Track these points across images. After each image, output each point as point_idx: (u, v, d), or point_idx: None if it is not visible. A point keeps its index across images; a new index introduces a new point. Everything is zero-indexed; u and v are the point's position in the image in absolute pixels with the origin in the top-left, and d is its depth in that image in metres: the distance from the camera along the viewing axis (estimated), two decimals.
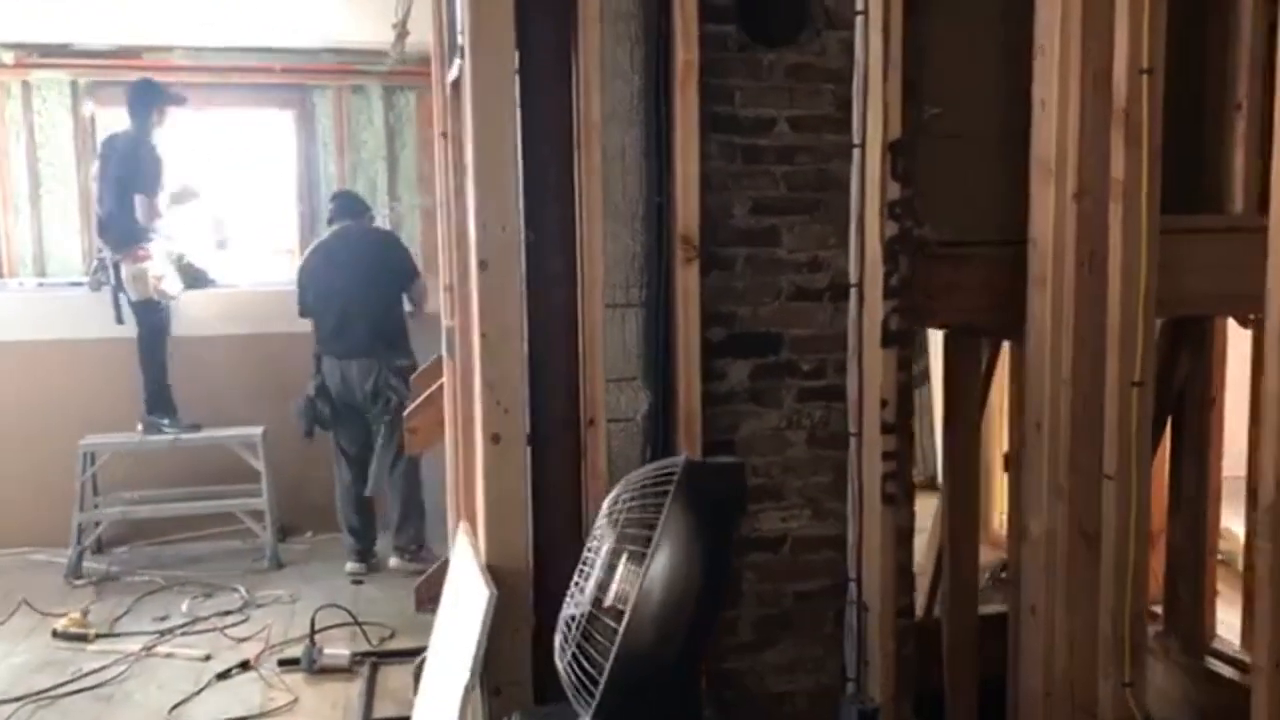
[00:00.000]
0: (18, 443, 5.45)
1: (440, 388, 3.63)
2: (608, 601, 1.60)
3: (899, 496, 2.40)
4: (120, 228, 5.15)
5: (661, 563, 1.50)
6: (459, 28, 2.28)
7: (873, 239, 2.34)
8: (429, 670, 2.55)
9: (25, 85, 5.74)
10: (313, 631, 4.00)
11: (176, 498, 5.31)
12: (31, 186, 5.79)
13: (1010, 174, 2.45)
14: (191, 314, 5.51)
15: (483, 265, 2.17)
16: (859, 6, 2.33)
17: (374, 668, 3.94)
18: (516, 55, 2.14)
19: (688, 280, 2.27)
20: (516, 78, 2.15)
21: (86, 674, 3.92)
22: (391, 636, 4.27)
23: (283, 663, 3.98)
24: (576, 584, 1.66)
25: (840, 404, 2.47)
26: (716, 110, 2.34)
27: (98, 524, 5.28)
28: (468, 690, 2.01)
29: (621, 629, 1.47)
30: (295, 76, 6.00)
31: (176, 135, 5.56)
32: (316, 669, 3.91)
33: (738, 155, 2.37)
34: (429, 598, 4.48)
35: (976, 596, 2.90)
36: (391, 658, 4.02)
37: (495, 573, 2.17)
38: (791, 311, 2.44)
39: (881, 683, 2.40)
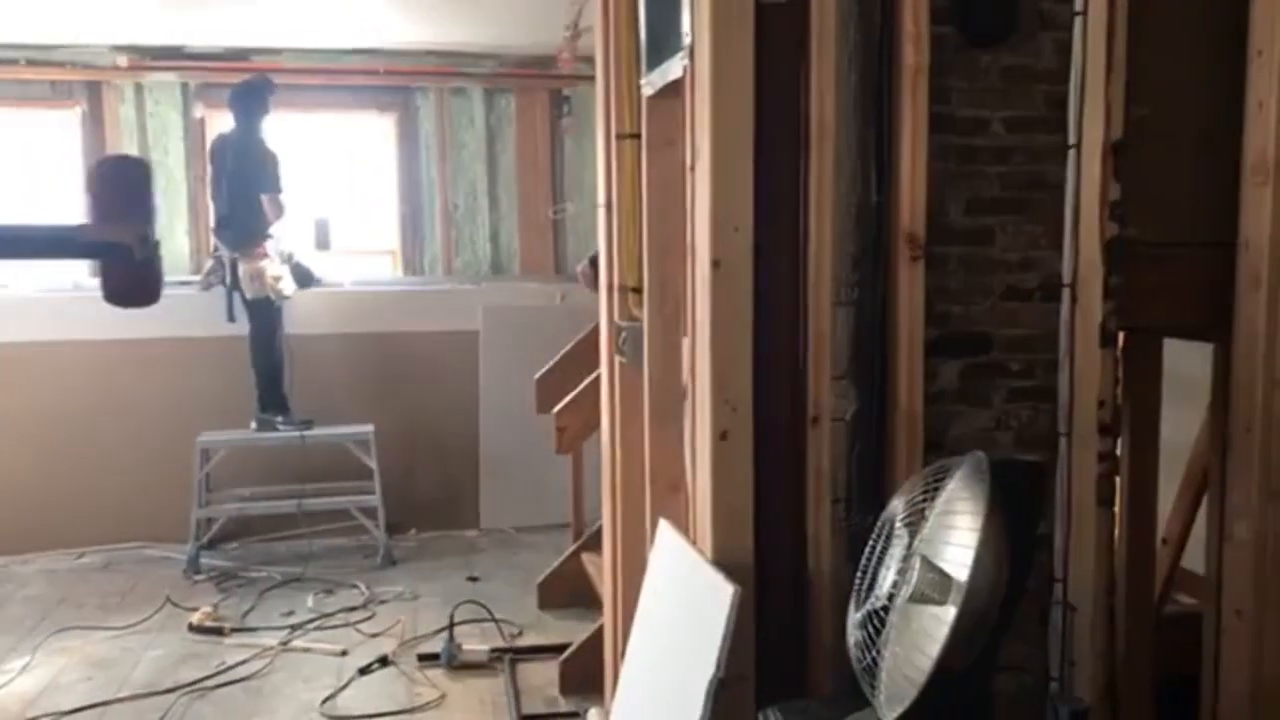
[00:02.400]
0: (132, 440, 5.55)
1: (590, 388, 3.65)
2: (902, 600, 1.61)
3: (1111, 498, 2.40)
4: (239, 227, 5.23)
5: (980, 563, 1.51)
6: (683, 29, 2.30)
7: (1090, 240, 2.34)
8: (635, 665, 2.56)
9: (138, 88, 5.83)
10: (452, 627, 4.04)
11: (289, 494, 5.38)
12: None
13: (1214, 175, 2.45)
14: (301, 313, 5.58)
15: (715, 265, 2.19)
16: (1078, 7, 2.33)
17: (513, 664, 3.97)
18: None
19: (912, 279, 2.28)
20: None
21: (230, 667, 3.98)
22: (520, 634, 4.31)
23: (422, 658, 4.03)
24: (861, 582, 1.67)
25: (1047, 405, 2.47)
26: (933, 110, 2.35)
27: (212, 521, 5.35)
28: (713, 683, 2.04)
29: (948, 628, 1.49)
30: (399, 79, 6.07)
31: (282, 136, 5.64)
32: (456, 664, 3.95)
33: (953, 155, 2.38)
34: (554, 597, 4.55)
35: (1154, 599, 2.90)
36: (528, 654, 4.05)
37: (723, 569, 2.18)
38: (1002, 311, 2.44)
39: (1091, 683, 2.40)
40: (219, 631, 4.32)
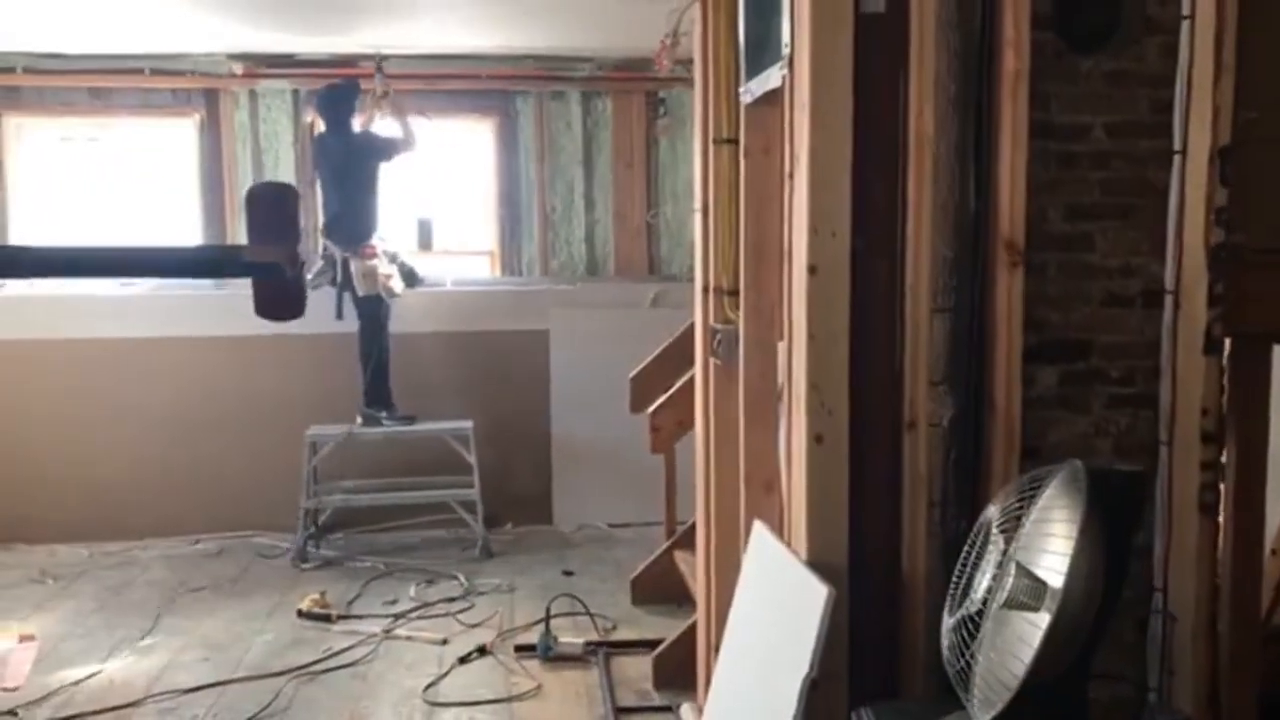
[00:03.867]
* * *
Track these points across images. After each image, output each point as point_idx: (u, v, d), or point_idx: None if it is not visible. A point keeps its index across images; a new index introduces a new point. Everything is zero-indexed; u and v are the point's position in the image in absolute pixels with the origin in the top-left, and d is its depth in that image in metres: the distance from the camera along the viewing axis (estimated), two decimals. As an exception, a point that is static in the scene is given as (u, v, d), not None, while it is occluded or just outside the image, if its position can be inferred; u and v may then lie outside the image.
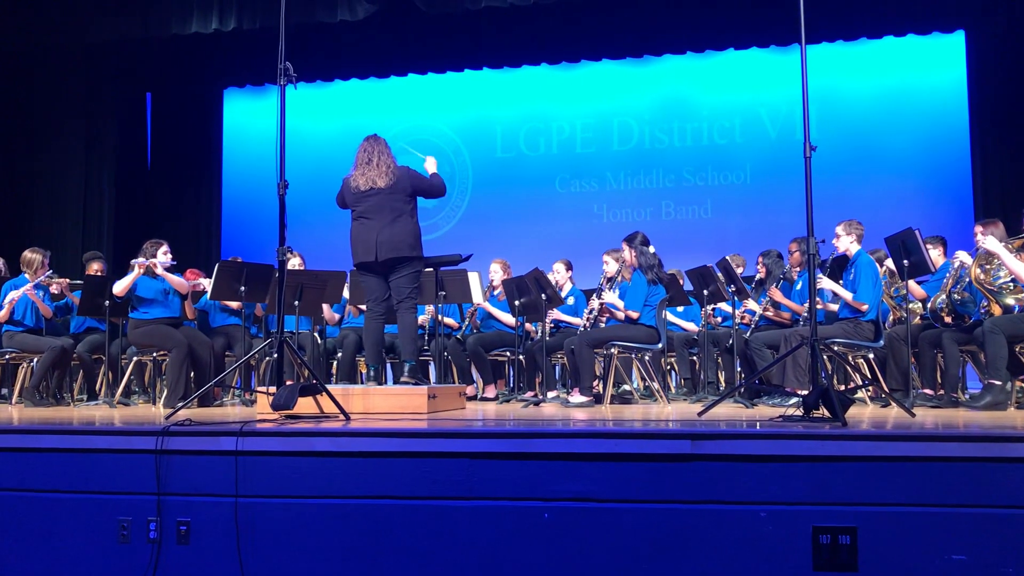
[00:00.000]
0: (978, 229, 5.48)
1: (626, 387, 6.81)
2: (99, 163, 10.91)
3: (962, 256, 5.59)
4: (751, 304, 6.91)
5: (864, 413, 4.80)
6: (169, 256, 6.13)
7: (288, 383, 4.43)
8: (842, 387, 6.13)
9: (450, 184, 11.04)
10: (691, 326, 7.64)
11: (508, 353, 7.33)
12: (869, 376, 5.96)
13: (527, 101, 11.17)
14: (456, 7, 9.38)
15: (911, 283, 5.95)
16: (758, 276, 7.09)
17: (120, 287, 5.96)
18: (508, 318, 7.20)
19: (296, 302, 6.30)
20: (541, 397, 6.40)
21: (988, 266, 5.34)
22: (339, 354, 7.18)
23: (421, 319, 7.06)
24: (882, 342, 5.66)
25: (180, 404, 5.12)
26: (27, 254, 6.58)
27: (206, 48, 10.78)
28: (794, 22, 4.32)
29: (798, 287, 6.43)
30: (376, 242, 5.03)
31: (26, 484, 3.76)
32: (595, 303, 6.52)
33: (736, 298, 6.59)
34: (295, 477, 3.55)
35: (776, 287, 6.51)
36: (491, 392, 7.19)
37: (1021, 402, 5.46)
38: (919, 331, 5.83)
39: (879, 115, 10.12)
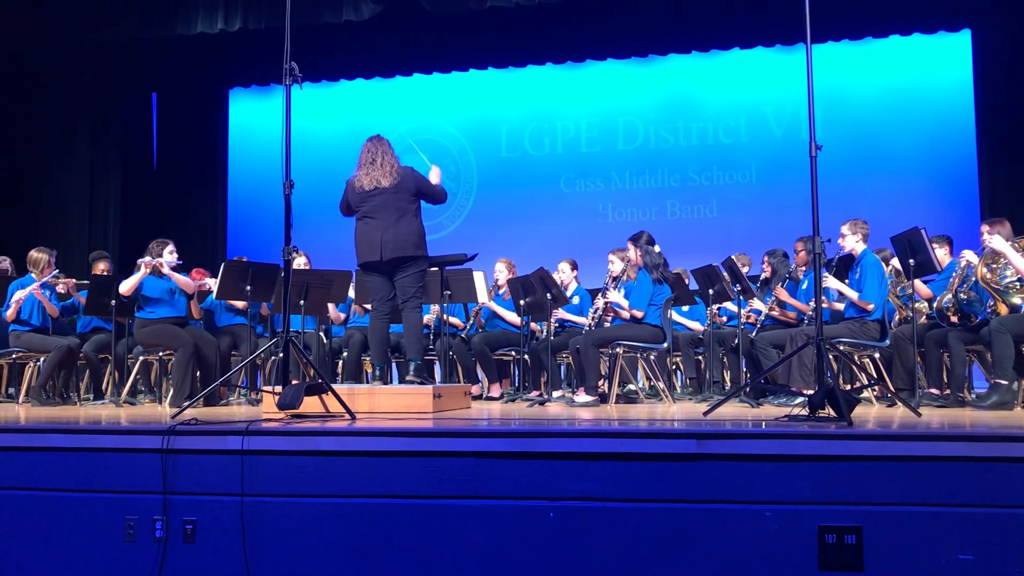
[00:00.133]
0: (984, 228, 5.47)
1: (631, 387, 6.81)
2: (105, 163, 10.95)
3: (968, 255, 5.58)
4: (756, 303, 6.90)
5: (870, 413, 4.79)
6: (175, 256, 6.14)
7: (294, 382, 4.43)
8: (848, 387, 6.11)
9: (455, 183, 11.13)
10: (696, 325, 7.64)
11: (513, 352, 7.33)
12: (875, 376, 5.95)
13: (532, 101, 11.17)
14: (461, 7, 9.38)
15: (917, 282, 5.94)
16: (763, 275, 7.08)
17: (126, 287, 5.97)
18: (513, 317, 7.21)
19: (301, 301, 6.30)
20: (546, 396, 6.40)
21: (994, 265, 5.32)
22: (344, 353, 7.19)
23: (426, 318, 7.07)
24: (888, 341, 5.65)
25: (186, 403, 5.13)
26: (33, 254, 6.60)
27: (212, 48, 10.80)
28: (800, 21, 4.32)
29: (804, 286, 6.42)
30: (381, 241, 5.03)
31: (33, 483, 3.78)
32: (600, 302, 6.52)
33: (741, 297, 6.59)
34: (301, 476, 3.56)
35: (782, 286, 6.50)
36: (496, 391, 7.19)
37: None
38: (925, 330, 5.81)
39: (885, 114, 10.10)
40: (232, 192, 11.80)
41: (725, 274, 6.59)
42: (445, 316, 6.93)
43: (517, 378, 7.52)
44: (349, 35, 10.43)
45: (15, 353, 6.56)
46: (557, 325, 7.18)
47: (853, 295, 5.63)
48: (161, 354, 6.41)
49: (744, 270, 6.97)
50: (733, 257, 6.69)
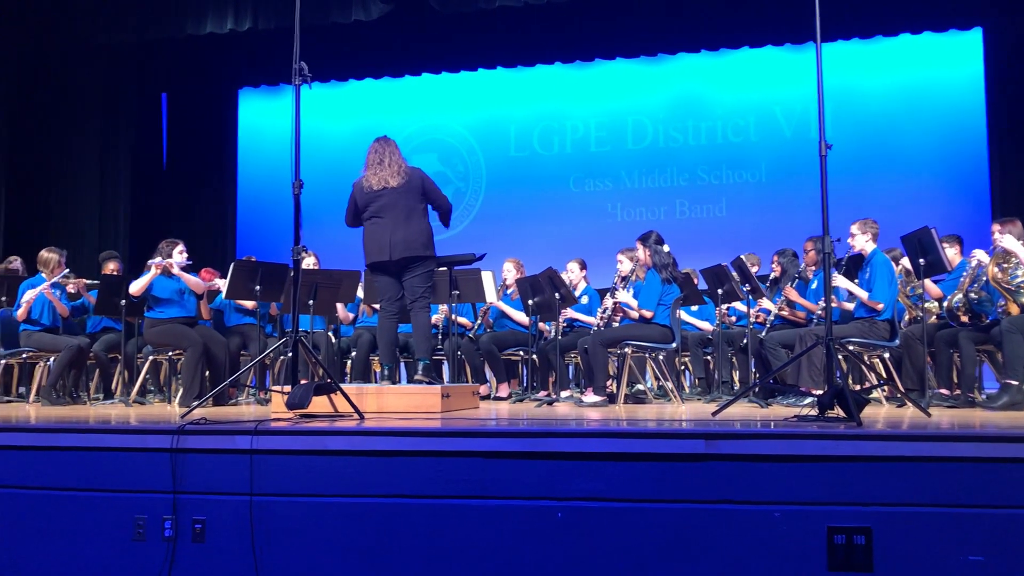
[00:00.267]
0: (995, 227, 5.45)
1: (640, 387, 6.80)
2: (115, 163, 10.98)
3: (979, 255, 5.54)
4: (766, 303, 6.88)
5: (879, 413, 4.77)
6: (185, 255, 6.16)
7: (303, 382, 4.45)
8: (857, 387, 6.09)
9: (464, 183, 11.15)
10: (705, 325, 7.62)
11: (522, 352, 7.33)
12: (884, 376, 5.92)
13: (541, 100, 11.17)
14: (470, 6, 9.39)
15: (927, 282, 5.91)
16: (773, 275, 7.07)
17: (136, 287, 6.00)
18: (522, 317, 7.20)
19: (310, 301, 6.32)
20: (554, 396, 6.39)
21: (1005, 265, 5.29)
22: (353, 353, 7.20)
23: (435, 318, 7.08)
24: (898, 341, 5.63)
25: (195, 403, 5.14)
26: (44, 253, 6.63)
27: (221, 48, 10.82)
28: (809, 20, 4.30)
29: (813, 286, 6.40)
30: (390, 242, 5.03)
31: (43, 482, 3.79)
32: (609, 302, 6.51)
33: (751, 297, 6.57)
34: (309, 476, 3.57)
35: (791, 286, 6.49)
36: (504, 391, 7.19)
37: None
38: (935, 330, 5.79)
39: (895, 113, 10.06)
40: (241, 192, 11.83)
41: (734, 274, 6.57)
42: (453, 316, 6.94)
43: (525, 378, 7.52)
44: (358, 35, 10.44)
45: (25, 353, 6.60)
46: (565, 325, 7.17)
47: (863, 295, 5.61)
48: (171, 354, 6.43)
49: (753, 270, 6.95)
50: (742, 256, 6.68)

WHAT IS REQUIRED | Please return the material above only from the line that holds "35: (776, 287, 6.51)" through the line that holds "50: (733, 257, 6.69)", exactly as it stands, ends included and pictures omitted.

YOUR RESPONSE |
35: (776, 287, 6.51)
36: (491, 392, 7.19)
37: (1021, 402, 5.46)
38: (919, 331, 5.83)
39: (879, 115, 10.12)
[00:00.133]
0: (984, 228, 5.47)
1: (631, 387, 6.81)
2: (105, 163, 10.95)
3: (968, 255, 5.58)
4: (756, 303, 6.90)
5: (870, 413, 4.79)
6: (175, 256, 6.14)
7: (294, 382, 4.43)
8: (848, 387, 6.11)
9: (455, 183, 11.13)
10: (696, 325, 7.64)
11: (513, 352, 7.33)
12: (875, 376, 5.95)
13: (532, 101, 11.17)
14: (461, 7, 9.38)
15: (917, 282, 5.94)
16: (763, 275, 7.08)
17: (126, 287, 5.97)
18: (513, 317, 7.21)
19: (301, 301, 6.30)
20: (546, 396, 6.40)
21: (994, 265, 5.32)
22: (344, 353, 7.19)
23: (426, 318, 7.07)
24: (888, 341, 5.65)
25: (186, 403, 5.13)
26: (33, 254, 6.60)
27: (212, 48, 10.80)
28: (800, 21, 4.32)
29: (804, 286, 6.42)
30: (381, 241, 5.03)
31: (33, 483, 3.78)
32: (600, 302, 6.52)
33: (741, 297, 6.59)
34: (301, 476, 3.56)
35: (782, 286, 6.50)
36: (496, 391, 7.19)
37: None
38: (925, 330, 5.81)
39: (885, 114, 10.10)
40: (232, 192, 11.80)
41: (725, 274, 6.59)
42: (445, 316, 6.93)
43: (517, 378, 7.52)
44: (349, 35, 10.43)
45: (15, 353, 6.56)
46: (557, 325, 7.18)
47: (853, 295, 5.63)
48: (161, 354, 6.41)
49: (744, 270, 6.97)
50: (733, 257, 6.69)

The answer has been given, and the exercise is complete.